**WHAT YOU NEED TO DO**
Can you reproduce every line of text in the listing below word for word, omitting the pictures?

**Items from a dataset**
--------------------------------

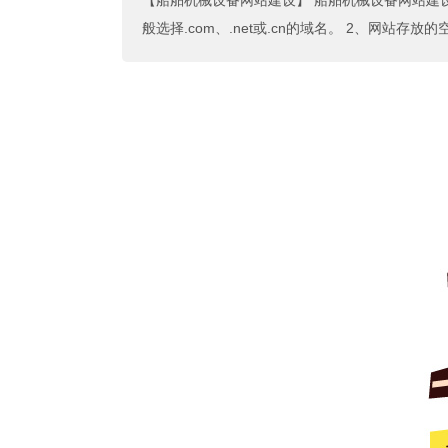
【船舶机械设备网站建设】
船舶机械设备网站建设
般选择.com、.net或.cn的域名。 2、网站存放的空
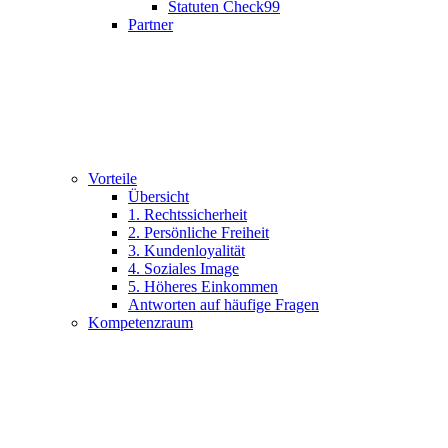
Statuten Check99
Partner
Vorteile
Übersicht
1. Rechtssicherheit
2. Persönliche Freiheit
3. Kundenloyalität
4. Soziales Image
5. Höheres Einkommen
Antworten auf häufige Fragen
Kompetenzraum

--------------------------------

**OUTPUT FOR THIS EXERCISE**
【船舶机械设备网站建设】
船舶机械设备网站建设
般选择.com、.net或.cn的域名。 2、网站存放的空
Statuten Check99
Partner
Vorteile
Übersicht
1. Rechtssicherheit
2. Persönliche Freiheit
3. Kundenloyalität
4. Soziales Image
5. Höheres Einkommen
Antworten auf häufige Fragen
Kompetenzraum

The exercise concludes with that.